Читаем Лекции по философии литературы полностью

«Евреи, — писал Бердяев в статье „Христианство и антисемитизм“, — народ особой, исключительной религиозной судьбы, и этим определяется трагизм их исторической судьбы. Избранный народ Божий, из которого вышел Мессия и который отверг Мессию, не может иметь исторической судьбы, похожей на судьбу других народов». Сергей Лёзов — и его слова с еще большим основанием, чем к Бердяеву, можно отнести к трагическому юдофильству Топорова — так анализирует эту бердяевскую статью: «Я не предлагаю читателю подумать о том, какой смысл приобретали бы эти благочестивые слова о закономерном трагизме еврейской души, если бы они прозвучали на краю киевского Бабьего Яра через три года после их написания — в последние дни сентября 1941 г., когда в Яр легли десятки тысяч киевских евреев, земляков Бердяева, который первые 24 года своей жизни провел в Киеве. Не предлагаю потому, что никакого нового смысла они бы не приобрели: „историческая судьба“ евреев, на которую их обрекли христианские народы, в Бабьем Яре просто продолжалась. Гитлеровцы были не первыми, кто устроили массовое уничтожение евреев на Украине. Их предшественником был Богдан Хмельницкий, один из самых страшных злодеев в памяти еврейского народа»[51].
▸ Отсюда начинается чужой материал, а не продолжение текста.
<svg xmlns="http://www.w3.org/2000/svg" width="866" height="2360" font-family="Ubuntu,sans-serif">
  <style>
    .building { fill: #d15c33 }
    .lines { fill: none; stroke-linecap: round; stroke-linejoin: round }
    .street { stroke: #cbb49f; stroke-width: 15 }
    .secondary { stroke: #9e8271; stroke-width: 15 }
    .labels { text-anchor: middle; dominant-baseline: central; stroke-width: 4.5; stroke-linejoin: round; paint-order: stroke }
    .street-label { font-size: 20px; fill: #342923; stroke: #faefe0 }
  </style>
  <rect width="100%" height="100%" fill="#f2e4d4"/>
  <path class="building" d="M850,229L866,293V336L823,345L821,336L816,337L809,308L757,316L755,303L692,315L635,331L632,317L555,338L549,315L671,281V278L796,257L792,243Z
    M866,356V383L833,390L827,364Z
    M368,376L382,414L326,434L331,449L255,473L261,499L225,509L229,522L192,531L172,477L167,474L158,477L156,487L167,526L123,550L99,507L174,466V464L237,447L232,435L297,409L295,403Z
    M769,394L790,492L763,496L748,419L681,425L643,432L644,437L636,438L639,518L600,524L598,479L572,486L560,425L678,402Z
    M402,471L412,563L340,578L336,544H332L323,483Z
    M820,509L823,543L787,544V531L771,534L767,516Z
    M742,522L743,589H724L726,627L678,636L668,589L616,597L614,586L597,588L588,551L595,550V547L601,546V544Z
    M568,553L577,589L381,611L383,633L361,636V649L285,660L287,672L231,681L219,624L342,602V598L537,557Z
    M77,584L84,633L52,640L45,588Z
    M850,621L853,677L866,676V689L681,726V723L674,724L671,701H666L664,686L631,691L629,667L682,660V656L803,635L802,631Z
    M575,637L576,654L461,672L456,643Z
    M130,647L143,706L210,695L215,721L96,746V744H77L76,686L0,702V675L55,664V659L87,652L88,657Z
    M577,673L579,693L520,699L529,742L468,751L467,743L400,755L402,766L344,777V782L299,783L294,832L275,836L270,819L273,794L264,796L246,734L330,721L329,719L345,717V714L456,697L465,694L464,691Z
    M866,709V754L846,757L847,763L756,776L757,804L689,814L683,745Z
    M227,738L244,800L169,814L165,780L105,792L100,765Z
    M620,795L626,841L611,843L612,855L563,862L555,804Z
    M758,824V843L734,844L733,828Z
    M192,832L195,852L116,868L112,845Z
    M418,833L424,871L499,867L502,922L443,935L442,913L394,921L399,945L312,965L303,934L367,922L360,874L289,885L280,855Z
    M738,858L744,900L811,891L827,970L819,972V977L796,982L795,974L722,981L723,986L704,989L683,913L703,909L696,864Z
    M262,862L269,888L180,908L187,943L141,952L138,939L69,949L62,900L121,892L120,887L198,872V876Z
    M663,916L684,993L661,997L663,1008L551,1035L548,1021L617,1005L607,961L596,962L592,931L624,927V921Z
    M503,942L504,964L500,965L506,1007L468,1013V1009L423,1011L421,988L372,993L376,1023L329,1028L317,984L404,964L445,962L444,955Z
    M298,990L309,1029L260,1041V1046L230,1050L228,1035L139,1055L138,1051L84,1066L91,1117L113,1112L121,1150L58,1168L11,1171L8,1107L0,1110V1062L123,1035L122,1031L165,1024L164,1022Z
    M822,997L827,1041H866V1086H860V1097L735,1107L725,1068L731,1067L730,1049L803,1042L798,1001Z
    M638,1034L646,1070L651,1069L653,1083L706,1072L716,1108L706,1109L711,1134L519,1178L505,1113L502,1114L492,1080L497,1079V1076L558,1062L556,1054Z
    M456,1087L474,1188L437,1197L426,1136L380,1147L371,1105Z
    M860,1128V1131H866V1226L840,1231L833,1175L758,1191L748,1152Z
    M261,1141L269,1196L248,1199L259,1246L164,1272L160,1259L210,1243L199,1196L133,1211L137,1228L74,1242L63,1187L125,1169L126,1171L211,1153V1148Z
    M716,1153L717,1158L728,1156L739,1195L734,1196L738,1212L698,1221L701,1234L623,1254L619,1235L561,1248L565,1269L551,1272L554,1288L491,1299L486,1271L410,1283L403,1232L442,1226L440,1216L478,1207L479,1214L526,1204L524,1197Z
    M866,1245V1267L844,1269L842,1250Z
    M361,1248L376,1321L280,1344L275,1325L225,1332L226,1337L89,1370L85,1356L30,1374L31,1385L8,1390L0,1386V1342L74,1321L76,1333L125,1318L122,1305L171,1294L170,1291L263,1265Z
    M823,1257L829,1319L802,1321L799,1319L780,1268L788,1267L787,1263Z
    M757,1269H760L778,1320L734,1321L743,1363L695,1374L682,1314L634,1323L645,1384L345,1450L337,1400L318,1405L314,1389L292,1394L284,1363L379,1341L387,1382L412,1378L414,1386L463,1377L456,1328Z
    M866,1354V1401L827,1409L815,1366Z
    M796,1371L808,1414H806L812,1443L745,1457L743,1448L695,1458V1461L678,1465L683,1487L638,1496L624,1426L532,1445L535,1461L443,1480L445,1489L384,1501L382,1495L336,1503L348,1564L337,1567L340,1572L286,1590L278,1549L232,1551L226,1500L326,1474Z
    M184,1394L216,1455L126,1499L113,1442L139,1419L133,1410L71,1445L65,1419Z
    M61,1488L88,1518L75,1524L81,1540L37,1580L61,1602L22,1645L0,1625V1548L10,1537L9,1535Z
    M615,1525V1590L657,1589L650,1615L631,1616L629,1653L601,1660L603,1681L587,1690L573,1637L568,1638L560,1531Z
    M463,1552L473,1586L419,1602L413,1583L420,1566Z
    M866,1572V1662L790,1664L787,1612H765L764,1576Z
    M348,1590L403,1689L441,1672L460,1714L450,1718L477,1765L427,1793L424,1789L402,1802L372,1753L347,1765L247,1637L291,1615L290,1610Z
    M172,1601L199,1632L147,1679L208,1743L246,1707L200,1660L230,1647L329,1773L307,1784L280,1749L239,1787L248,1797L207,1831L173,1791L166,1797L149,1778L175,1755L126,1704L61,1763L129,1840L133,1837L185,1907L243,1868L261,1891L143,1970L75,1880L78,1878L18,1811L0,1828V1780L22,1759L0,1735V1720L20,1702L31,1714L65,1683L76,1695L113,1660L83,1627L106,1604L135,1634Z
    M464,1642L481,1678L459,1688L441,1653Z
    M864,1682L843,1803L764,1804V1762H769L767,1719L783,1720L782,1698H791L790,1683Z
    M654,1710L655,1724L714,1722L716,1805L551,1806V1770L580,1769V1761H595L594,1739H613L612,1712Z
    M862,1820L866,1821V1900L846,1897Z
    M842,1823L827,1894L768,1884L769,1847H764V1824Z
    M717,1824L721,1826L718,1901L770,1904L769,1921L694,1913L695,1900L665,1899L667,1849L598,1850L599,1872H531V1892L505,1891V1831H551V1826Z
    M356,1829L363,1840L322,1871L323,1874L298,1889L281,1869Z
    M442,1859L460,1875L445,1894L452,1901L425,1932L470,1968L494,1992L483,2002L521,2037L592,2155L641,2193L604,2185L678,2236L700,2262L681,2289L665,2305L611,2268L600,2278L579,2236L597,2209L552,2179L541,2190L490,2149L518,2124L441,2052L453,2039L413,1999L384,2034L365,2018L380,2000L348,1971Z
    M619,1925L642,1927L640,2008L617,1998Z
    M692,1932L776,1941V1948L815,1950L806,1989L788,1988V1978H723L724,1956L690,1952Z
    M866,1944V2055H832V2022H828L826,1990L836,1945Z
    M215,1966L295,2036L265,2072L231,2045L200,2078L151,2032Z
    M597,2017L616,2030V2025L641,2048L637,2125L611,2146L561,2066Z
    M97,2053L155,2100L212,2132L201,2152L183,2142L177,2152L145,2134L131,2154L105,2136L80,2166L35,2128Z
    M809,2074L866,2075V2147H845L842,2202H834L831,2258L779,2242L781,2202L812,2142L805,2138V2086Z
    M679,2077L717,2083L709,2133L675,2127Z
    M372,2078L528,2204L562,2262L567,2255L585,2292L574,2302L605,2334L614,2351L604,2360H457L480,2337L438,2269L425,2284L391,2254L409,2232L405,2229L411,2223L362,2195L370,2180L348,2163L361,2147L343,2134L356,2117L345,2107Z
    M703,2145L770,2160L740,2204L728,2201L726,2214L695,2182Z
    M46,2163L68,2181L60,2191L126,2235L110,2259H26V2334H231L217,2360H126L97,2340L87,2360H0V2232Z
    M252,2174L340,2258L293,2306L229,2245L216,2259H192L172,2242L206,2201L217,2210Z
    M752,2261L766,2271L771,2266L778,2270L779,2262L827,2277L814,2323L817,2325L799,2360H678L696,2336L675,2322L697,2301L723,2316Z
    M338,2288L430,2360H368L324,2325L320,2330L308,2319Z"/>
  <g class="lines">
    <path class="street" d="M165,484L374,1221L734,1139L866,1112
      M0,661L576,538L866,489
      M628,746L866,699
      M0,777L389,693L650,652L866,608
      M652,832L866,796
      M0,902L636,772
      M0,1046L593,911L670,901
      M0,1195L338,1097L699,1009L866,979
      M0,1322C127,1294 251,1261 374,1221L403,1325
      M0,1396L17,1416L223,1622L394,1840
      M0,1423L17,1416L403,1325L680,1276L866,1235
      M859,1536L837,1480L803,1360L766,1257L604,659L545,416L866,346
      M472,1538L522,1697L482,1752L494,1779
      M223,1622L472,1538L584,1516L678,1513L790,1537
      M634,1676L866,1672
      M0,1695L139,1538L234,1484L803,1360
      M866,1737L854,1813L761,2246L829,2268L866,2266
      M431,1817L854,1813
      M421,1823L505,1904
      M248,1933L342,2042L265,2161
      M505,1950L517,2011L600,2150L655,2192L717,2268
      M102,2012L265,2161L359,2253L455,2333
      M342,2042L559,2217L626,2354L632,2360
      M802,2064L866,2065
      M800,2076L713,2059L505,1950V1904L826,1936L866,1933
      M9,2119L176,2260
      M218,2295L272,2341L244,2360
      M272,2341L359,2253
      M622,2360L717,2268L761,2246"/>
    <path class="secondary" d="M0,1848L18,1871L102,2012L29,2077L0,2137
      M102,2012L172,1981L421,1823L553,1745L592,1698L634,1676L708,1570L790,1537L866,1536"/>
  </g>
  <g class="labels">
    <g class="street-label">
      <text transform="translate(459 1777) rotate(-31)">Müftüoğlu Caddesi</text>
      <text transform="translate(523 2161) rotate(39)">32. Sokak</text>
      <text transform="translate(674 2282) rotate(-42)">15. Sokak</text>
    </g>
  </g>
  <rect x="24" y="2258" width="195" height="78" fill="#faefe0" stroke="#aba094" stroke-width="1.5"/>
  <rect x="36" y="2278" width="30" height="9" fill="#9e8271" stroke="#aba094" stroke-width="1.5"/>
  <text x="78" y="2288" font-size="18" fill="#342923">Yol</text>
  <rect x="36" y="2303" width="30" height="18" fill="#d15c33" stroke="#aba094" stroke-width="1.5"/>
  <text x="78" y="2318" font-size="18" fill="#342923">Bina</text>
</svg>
Но Москва С. Лёзову не верит. Если у Ясперса история движется еще «не взирая на катастрофы и разрушения», то у Топорова — уже благодаря им. Фашизм с его массовыми убийствами немецкий экзистенциалист описывает тоже как «бездну», разверзшуюся перед Европой, но перед национал-социалистической чумой он решает пойти «в активную борьбу с опасностью», призывает «одолеть грозящую им [людям] опасность». Топоров же онтологизирует эту опасность как единственно необходимую и спасительную. Поэтому у Ясперса — борьба с возможностями зла в самом мире, у Топорова — принятие этого зла. В ситуации «опаснейшей угрозы основам жизни», в предельно кризисной обстановке и нарастании зла единственный, полагает он, способ выйти из «цепи эскалации насилия — вольная жертва, самопожертвование». Но жертвенная святость по необходимости связана с преступлением. Жертва не станет священной, пока не будет убита. «Само жертвоприношение, — продолжает историософ, — теснейшим образом связано с насилием (…). Но, как это ни парадоксально, оно ведет к святости, к тому, что жертва становится священной. „Именно насилие образует подлинную сердцевину и тайную душу священного“, — по удачному выражению Жирара».

То есть насилие манихейски изначально вводится в мировой сценарий как необходимое условие спасительной жертвы. Важно не совладать со злом, а правильно ему отдаться. Здесь нет насилия и бездны уже в человеческом облике. Зло отчуждается в пользу некоего безличного вселенского начала, принадлежащего всем и поэтому никому в отдельности. Все эти «бездны» и «катастрофы», по-достоевски, вдруг, преподносятся призрачному «я» как нечто внешнее, не им содеянное. И это «я» в метафизическом порыве преодолевает эти катастрофы как свою «собственную» судьбу.

Насилие, «тайная душа священного», имеет не только религиозный, но и явный политический смысл. Идеал русской святости, настаивает автор, тесно связан с единством в сфере власти (в основу русского самосознания периода Киевской Руси XI–XII вв. легли, по мнению Топорова, три ключевые идеи: 1) единство в пространстве и в сфере власти; 2) единство во времени и духе, т. е. идея «духовного преемства»; 3) святость как «высший нравственный идеал поведения»), И в парадигме русского самосознания политическая власть — необходимый коррелят идеи жертвы. Даже полагающая себя в качестве абсолютной антитезы святость входит необходимым элементом в систему политической власти, и св. Борис — жертва в борьбе именно за эту власть.